╭──

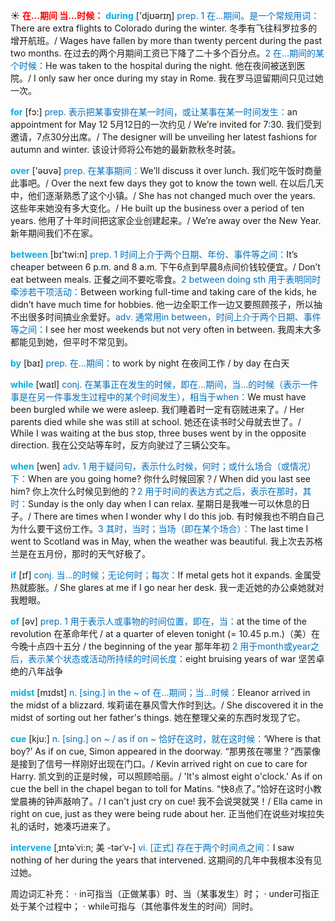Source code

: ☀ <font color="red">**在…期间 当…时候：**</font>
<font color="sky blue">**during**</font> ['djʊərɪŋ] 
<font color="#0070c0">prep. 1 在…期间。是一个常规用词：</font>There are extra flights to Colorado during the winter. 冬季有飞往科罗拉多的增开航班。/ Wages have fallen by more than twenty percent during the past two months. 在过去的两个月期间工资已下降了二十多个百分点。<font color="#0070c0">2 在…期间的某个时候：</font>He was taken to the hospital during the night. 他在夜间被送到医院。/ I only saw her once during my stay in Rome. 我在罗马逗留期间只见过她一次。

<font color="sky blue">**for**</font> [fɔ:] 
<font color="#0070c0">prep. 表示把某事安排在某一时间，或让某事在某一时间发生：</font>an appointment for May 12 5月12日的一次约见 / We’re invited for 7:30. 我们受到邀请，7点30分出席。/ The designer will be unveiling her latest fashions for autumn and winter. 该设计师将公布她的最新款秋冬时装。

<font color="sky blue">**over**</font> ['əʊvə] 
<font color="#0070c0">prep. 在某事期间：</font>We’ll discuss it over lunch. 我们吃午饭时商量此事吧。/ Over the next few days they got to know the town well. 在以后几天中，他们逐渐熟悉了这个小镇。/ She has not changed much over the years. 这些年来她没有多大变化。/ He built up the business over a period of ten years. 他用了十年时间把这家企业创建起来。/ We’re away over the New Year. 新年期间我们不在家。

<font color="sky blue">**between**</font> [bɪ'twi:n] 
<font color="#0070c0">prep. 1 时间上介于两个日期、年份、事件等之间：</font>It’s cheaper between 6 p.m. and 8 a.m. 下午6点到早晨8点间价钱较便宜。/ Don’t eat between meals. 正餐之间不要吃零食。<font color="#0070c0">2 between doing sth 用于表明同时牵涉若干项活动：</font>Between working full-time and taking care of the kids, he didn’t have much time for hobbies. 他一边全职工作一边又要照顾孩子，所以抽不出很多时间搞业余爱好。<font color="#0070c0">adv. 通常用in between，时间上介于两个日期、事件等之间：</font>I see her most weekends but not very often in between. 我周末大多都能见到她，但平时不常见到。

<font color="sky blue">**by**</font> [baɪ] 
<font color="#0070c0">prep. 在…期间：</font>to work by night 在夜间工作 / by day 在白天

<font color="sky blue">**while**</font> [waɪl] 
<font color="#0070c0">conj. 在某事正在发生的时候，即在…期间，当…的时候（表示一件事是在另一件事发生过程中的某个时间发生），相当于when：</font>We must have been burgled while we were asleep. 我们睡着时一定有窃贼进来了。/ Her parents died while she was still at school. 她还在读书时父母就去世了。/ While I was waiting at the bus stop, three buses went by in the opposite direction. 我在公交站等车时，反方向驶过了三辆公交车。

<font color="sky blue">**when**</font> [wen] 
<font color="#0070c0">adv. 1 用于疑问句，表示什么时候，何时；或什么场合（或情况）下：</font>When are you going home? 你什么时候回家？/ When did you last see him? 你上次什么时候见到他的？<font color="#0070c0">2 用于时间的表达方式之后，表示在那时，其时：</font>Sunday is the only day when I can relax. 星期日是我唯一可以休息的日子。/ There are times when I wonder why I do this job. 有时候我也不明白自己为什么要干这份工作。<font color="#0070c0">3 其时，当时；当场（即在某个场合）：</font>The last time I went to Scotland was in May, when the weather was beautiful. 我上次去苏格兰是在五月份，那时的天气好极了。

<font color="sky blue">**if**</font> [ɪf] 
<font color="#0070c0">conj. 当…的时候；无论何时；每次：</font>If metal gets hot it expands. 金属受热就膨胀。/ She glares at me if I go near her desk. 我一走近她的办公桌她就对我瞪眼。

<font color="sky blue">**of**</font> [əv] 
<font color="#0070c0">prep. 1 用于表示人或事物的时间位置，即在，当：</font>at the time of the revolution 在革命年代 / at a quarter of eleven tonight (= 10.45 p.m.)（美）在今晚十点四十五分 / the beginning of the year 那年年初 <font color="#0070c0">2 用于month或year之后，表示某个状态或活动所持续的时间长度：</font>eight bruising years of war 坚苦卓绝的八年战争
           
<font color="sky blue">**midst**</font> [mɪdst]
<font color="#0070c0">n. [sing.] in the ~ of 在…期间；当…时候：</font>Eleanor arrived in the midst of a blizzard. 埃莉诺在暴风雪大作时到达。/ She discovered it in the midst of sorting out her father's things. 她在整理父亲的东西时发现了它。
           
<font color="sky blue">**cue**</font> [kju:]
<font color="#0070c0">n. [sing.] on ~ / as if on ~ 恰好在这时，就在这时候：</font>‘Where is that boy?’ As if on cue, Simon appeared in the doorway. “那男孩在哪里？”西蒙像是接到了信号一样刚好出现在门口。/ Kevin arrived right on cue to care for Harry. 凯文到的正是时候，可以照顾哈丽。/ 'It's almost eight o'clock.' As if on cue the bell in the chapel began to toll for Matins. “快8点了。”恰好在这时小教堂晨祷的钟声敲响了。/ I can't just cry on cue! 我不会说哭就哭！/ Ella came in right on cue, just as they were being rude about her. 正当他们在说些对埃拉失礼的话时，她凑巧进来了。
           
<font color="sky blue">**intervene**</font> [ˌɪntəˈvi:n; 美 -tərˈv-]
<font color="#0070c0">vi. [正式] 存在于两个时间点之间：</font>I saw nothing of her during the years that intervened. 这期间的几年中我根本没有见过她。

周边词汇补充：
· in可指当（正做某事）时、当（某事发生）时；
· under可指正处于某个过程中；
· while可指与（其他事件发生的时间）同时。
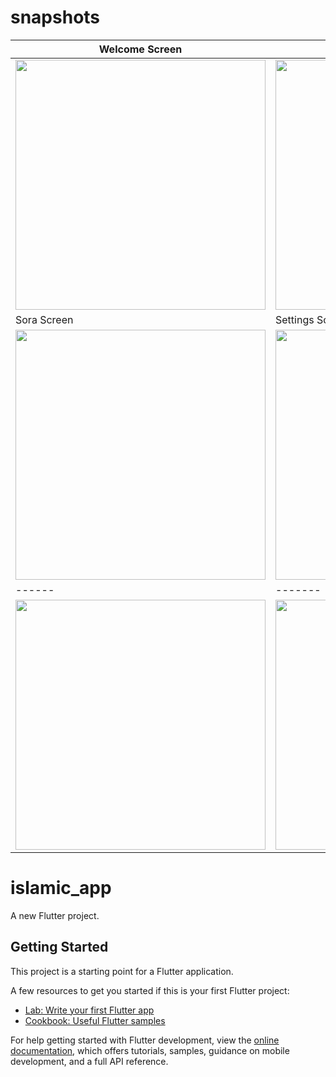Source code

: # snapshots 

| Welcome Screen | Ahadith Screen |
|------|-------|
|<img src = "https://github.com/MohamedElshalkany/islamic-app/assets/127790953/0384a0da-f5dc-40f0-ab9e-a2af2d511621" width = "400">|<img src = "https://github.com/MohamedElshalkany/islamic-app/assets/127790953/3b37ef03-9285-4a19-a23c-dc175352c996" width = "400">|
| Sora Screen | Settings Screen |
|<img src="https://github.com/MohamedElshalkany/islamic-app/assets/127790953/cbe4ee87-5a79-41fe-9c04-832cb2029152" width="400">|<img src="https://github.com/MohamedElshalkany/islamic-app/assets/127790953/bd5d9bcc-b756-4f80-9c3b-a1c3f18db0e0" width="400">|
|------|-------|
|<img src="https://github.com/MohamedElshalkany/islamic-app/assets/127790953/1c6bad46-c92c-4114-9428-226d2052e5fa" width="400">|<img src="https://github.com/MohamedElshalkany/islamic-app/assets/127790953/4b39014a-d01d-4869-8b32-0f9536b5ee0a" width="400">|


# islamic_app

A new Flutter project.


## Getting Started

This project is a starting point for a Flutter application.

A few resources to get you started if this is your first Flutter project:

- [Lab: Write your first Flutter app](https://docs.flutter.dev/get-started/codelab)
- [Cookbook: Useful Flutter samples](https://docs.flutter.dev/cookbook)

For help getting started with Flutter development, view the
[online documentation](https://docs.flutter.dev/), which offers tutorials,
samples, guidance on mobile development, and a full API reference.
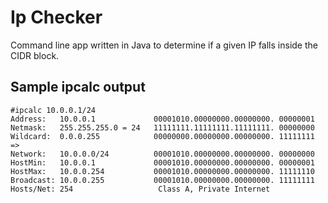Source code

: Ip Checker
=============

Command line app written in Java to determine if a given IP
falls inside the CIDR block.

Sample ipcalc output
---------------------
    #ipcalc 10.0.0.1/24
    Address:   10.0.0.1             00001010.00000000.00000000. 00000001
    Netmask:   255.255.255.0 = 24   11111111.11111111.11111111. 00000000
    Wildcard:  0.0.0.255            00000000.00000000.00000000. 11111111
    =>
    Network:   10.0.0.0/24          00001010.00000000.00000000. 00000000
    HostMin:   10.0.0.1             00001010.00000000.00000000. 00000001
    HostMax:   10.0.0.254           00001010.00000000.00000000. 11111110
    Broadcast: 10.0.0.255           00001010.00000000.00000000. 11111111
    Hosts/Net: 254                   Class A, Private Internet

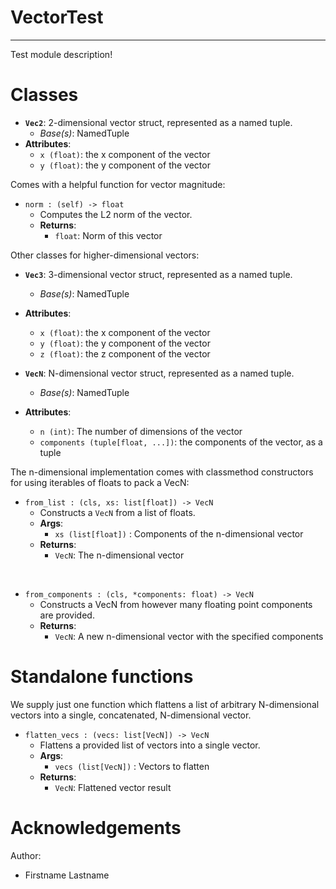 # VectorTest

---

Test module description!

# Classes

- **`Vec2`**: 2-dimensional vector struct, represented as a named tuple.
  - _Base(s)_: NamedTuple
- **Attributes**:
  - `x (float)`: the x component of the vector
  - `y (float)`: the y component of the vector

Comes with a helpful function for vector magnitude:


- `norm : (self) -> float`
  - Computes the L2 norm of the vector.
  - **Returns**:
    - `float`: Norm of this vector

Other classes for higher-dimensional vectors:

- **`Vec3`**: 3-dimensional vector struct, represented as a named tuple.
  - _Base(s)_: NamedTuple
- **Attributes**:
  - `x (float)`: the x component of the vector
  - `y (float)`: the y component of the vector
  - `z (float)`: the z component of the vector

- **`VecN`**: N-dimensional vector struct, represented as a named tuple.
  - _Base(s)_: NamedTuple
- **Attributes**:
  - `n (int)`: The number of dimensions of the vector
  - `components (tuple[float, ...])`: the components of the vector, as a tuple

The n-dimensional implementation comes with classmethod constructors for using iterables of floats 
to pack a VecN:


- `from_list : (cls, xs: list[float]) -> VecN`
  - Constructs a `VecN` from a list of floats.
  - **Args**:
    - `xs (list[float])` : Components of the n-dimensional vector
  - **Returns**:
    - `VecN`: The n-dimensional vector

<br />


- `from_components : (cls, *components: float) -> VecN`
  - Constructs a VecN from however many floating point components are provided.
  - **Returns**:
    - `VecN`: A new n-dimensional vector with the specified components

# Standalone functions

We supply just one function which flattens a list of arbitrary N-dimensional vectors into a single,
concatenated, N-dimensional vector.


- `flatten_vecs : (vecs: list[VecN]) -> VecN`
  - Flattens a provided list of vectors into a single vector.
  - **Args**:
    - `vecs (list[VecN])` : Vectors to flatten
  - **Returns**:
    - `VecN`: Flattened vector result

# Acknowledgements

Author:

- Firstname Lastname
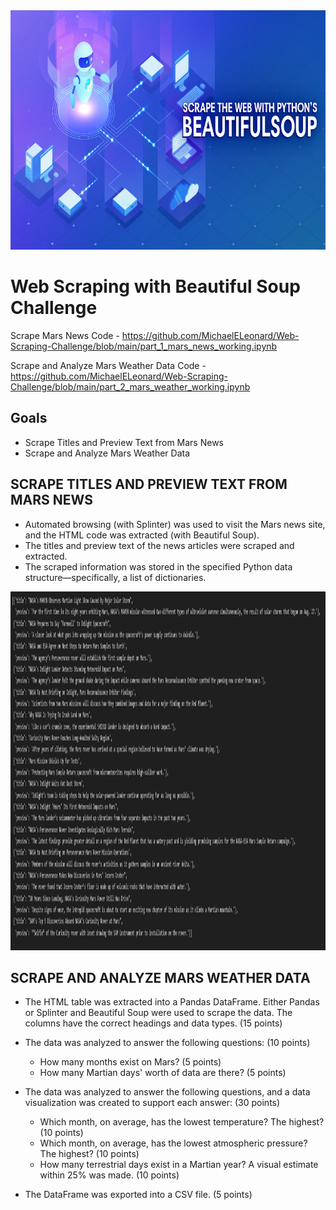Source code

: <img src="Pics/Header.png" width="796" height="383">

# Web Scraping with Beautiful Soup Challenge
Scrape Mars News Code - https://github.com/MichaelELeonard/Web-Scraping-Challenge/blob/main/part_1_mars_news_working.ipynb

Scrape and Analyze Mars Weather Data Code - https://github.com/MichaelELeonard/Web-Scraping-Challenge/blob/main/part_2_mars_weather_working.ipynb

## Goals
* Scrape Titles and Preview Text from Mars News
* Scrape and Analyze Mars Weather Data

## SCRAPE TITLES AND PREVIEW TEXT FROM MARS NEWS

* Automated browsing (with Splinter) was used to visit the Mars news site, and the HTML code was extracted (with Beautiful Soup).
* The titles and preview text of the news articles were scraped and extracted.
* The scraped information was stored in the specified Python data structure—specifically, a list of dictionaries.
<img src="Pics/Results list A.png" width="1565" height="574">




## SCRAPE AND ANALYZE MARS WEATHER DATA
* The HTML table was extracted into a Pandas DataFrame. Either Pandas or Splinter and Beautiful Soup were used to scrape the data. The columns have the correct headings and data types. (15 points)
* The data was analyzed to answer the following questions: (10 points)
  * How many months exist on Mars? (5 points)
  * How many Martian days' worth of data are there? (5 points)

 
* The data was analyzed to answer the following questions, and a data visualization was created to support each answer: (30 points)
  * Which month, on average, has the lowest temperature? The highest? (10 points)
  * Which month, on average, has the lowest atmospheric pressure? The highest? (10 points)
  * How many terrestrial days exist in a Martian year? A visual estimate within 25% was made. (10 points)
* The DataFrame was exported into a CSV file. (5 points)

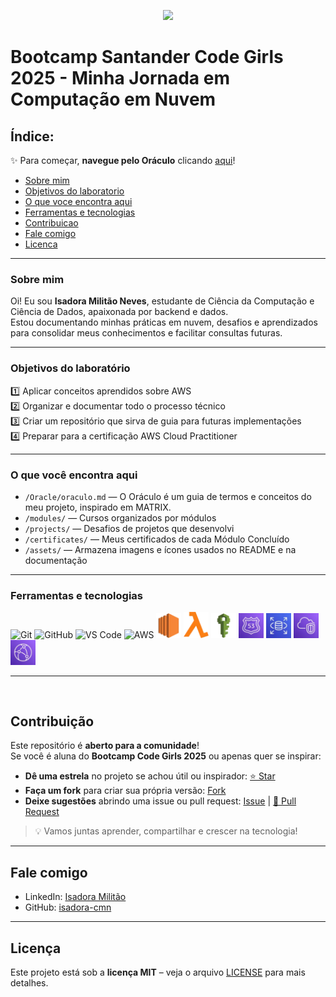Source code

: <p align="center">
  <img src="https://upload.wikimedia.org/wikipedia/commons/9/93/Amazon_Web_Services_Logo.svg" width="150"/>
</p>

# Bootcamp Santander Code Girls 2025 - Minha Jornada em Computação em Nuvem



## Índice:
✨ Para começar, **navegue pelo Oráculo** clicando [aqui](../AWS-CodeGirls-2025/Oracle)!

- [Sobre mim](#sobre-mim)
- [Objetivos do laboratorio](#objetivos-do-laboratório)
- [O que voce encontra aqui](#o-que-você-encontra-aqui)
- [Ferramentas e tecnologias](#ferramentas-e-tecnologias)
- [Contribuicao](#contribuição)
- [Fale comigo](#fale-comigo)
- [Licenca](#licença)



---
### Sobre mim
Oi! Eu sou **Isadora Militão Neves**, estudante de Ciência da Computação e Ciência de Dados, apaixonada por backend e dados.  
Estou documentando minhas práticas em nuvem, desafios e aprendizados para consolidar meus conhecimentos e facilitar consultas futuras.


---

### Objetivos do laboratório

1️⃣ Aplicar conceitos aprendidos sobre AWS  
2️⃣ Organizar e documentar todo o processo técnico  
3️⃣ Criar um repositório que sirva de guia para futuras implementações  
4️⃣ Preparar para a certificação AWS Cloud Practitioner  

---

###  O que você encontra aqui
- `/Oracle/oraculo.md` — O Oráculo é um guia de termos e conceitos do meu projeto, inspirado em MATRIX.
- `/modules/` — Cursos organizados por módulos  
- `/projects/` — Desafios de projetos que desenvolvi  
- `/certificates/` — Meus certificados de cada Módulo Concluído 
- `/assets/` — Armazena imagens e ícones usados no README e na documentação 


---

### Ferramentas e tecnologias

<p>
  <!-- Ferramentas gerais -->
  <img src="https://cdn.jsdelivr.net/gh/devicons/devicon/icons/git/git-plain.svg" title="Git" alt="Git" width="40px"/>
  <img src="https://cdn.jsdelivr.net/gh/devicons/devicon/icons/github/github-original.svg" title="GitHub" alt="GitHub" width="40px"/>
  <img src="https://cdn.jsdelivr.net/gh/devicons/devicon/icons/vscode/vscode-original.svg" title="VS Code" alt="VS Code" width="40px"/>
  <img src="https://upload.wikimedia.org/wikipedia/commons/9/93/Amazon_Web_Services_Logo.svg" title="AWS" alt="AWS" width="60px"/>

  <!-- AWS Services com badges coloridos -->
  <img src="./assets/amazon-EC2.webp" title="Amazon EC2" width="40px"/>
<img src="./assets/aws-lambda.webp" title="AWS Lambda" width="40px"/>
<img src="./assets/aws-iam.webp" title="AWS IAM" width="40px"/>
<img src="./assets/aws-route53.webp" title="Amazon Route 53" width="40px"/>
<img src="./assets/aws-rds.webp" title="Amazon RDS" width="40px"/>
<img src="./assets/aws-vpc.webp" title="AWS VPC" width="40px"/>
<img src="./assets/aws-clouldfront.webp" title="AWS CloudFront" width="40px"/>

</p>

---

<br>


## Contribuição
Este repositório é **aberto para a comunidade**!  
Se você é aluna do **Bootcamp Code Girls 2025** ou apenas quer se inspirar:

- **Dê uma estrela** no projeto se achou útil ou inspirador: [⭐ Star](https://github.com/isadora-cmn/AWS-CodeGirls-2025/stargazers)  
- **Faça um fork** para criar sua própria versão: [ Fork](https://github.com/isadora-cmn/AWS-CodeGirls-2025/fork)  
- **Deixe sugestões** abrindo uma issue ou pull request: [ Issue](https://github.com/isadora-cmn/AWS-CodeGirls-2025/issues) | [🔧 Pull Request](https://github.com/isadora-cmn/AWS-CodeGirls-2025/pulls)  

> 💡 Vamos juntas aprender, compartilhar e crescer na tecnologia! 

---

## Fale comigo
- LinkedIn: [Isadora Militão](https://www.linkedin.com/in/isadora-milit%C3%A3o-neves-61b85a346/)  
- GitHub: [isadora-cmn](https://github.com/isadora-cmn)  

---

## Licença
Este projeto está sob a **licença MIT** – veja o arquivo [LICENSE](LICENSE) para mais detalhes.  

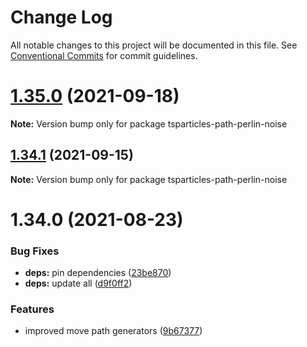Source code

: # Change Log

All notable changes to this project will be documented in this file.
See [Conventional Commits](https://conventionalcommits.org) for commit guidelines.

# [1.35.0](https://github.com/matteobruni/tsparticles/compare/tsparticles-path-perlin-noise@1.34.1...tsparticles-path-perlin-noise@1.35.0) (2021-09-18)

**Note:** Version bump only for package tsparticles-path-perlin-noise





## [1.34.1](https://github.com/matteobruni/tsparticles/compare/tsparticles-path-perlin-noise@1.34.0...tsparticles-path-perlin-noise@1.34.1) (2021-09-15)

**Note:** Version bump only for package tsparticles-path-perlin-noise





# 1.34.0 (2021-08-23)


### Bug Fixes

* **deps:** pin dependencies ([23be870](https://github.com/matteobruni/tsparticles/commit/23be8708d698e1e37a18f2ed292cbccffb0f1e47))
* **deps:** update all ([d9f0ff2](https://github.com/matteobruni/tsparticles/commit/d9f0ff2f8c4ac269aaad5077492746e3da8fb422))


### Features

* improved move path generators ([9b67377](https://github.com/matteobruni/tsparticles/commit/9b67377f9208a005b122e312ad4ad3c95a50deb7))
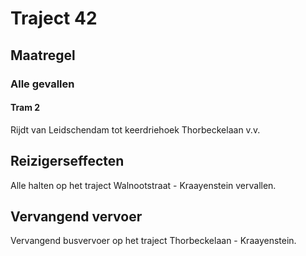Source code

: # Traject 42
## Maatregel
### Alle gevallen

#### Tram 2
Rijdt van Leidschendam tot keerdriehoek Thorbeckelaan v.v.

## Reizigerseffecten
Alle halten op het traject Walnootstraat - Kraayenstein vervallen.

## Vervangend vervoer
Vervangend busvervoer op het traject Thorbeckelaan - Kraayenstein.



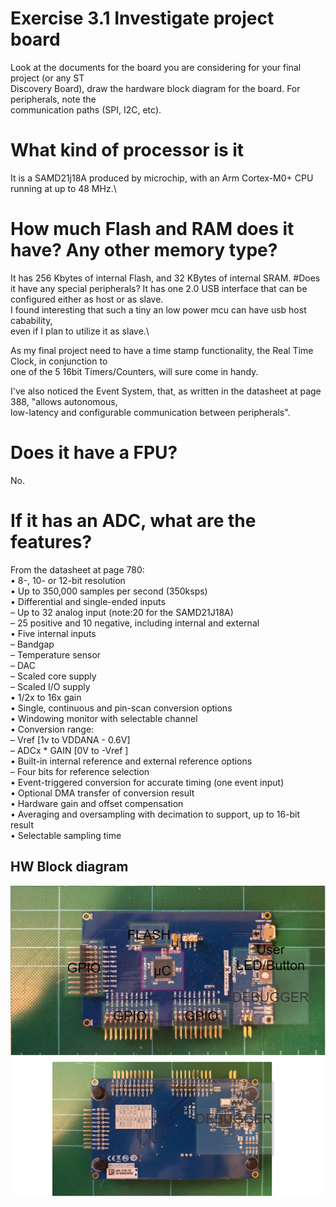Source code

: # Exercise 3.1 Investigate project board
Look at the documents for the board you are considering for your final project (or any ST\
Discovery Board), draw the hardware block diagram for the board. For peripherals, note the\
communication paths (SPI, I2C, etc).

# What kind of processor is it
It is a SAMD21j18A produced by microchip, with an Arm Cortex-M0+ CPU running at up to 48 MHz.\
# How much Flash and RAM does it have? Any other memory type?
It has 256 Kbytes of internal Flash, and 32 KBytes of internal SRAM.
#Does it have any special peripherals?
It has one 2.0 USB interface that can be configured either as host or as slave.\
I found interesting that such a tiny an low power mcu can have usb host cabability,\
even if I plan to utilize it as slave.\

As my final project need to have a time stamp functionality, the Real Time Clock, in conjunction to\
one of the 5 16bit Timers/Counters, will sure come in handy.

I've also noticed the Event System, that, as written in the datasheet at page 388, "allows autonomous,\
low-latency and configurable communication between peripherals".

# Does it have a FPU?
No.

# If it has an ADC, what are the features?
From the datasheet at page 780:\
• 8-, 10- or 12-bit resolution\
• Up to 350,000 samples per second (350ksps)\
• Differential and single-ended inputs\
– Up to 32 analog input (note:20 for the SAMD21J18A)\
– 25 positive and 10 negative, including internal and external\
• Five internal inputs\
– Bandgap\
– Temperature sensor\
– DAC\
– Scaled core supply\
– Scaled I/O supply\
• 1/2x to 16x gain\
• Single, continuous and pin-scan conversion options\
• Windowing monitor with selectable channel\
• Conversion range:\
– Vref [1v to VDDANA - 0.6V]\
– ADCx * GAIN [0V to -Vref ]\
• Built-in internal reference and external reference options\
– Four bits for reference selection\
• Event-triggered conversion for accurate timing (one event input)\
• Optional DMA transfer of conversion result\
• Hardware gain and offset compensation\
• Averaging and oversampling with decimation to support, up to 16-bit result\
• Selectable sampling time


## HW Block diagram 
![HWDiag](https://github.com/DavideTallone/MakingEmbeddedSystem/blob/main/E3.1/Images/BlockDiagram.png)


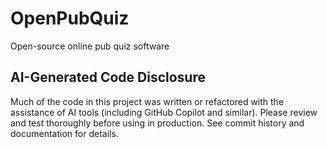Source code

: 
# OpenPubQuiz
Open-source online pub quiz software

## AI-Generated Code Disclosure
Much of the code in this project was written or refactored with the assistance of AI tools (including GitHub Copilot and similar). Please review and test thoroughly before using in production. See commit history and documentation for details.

╰──

Task item: Show every line of the material that contains the word "você".

Completed task:
- [O que voce encontra aqui](#o-que-você-encontra-aqui)
###  O que você encontra aqui
Se você é aluna do **Bootcamp Code Girls 2025** ou apenas quer se inspirar:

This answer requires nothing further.